━━━━━ Passage ━━━━━

Create function as below to return last 30 day dates:

CREATE FUNCTION [dbo].[RETURNDATE]()            
RETURNS                                                
@ParsedList table                                                
(                                                
DATEINFO DATE
)                                                
AS                                                
BEGIN                                            

DECLARE @Counter Int
SET @Counter=1 
WHILE ( @Counter <= 30)
BEGIN
    --PRINT 'The counter value is = ' + CONVERT(VARCHAR,Convert(Date,DATEADD(DAY, -(@Counter), getdate())))
    INSERT INTO @ParsedList (DATEINFO)                                                
    VALUES (CONVERT(VARCHAR,Convert(Date,DATEADD(DAY, -(@Counter), getdate()))))
    SET @Counter  = @Counter  + 1
END                                             
RETURN                                                
END

now use inside your code as below:

DECLARE @cols AS NVARCHAR(MAX),
        @query  AS NVARCHAR(MAX)

select @cols = STUFF((SELECT distinct ',' + QUOTENAME([DateInfo]) 
                    from [DBO].RETURNDATE()

━━━━━ Records ━━━━━

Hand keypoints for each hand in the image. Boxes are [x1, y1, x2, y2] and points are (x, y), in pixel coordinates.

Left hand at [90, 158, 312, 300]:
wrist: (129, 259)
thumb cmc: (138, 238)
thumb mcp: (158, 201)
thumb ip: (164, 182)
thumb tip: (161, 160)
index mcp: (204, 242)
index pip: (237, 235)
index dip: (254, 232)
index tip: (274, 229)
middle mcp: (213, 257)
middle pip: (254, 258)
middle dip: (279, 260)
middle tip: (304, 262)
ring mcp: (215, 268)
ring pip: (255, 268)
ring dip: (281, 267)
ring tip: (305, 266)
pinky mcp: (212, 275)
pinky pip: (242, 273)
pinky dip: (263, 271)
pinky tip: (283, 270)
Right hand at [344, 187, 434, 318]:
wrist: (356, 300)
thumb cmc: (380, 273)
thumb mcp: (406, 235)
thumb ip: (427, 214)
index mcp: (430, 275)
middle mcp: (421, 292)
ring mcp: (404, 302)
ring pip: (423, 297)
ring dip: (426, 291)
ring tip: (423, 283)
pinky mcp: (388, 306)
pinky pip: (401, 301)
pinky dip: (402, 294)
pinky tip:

━━━━━

Things to do:
1. In the date-function text, what is the name of the table column that the function fills with dates?
2. Write the next part of the date-function text, starting right after its final line.

Task-by-task outputs:
1. DATEINFO

2.
            FOR XML PATH(''), TYPE
            ).value('.', 'NVARCHAR(MAX)') 
        ,1,1,'')


set @query = 'WITH t (Country ,Date,total) AS (
                SELECT b.country as Market, 
                CAST(a.ProcessDate AS Date) AS DATE, 
                COUNT(a.ProcessDate) AS total 
                FROM [dbo].[FileProcessLog] a 
                LEFT JOIN [dbo].[MasterFile] b ON a.FileID = b.FileID where a.ProcessDate BETWEEN ''2022-11-01'' AND ''2022-11-07'' 
                GROUP BY b.country, CAST(a.ProcessDate AS DATE)
             )

SELECT * FROM (SELECT Date,Total,Country from t) x
PIVOT(SUM(total)
    FOR Date IN ('
          + @cols +
    ')
) as PIVOTTABLE
'
execute(@query)

I think your full answer is ready now. Happy Coding.